Answer these questions using the passage on thumos below:
1. According to Kagan, what did the ancient Greeks believe was embedded in human nature?
2. What is the title of the book Harvey Mansfield published in 2006?
3. In what year did Mansfield give his Jefferson Lecture?

**Text:**
════

The Enlightenment dream of a world in which military confrontation between nations would be displaced by the peaceful competition of industry and trade is a seductive one. It is predicated, however, on the doubtful notion that the peoples of the world “would seek prosperity and comfort and abandon the atavistic passions, the struggles for honor and glory, and the tribal hatreds that had produced conflict throughout history” (8). The ancient Greeks, according to Kagan, knew better. They “believed that embedded in human nature was something called thumos, a spiritedness and ferocity in defense of clan, tribe, city, or state” (8). Although that aggressive spirit can be restrained, it cannot be eradicated. Indeed, according to Harvey Mansfield in his 2006 book Manliness and in his 2007 Jefferson Lecture, not only can we not eradicate it, since it is an inherent element of our animal nature, but we also do not want to eradicate it, since it is the motivating force that impels us to enter the arena of politics and fight for the cause that expresses our value and importance.

════

[Stored entries]
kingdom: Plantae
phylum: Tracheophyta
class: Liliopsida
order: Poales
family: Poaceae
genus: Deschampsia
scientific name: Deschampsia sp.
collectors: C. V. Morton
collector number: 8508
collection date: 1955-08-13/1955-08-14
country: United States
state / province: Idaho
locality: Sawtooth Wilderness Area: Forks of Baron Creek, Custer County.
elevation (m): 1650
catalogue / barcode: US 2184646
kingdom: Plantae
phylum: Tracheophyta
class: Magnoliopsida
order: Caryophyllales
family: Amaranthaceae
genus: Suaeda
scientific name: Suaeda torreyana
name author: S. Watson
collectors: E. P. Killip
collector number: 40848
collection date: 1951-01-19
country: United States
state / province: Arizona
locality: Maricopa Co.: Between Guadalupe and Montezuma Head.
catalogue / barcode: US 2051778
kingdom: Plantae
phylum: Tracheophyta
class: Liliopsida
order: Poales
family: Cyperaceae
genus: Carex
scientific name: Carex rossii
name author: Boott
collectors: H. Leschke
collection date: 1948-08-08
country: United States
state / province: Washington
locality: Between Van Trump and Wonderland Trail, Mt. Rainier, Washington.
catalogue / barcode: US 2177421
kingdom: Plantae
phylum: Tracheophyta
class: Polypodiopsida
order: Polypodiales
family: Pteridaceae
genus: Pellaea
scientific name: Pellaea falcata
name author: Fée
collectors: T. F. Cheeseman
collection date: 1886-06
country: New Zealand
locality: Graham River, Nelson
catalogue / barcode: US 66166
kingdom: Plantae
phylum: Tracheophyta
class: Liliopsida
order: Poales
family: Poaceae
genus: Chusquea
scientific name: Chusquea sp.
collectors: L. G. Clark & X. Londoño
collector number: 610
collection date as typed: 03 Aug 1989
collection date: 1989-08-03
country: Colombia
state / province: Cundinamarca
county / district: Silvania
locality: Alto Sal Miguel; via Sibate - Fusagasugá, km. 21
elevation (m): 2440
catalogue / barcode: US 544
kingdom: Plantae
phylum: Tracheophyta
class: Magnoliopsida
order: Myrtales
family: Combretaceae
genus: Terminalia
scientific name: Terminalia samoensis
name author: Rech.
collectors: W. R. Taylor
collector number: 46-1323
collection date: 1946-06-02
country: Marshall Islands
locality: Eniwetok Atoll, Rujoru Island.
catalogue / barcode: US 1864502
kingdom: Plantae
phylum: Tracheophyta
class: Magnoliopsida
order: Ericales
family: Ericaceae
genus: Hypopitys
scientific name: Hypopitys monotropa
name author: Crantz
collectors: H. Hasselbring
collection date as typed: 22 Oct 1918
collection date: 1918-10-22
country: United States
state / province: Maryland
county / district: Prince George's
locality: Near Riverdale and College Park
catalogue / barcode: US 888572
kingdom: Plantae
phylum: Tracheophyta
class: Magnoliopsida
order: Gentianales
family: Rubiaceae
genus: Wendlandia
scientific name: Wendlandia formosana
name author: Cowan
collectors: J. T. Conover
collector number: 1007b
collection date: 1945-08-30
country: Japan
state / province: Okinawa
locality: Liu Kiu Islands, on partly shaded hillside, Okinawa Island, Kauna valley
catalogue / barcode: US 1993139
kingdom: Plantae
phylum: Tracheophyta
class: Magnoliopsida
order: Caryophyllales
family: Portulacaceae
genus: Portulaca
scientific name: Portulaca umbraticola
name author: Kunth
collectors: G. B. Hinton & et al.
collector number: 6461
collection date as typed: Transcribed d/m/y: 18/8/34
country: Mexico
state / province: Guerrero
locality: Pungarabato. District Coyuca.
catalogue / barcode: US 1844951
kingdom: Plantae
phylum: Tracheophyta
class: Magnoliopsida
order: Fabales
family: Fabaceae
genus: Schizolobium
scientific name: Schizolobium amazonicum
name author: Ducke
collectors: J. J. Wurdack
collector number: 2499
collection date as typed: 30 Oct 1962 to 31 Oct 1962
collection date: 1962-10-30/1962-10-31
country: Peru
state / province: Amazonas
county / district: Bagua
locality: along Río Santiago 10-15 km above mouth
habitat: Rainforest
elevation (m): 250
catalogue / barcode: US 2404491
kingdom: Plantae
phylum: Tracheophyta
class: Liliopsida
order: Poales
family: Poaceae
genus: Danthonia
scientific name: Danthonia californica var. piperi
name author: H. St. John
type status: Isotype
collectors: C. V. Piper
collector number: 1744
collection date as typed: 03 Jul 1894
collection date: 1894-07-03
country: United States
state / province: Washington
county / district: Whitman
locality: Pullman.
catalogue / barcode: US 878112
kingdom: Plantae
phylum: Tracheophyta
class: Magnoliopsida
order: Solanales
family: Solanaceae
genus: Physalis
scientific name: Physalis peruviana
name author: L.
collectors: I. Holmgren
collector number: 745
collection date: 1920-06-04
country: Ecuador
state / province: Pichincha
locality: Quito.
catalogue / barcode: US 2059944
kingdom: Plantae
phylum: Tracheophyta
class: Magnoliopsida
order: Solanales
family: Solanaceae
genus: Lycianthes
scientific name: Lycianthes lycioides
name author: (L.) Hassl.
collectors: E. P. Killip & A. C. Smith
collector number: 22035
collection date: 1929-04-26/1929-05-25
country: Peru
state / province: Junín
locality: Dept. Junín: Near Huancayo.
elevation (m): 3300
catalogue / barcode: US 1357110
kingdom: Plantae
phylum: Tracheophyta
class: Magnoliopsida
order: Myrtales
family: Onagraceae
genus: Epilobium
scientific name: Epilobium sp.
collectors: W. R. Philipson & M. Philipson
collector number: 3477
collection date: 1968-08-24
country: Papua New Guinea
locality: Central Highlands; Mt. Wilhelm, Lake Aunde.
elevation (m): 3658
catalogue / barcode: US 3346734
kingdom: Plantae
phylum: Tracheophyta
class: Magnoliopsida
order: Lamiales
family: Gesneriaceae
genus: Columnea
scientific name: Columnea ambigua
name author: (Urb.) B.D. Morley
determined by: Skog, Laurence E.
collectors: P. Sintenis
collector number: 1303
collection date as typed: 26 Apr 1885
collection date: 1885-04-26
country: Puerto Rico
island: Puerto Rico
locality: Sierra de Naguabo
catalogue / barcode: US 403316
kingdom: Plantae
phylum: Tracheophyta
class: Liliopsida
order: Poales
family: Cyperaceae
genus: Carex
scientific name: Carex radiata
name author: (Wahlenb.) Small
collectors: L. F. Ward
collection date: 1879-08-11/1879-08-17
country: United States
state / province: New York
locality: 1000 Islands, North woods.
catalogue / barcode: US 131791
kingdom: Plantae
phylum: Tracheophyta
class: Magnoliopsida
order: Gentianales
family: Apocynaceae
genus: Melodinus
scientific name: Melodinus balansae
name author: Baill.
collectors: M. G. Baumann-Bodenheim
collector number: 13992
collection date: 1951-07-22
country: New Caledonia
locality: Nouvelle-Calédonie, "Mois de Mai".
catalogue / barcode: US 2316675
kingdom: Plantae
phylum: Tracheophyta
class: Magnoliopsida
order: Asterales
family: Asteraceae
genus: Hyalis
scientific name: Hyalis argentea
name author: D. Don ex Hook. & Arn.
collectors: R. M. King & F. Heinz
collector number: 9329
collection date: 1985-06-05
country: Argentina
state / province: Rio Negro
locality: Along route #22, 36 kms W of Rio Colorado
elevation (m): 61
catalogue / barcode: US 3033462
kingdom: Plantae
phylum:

════

**Response to the exercise:**
1. Something called thumos, a spiritedness and ferocity in defense of clan, tribe, city, or state.
2. Manliness.
3. 2007.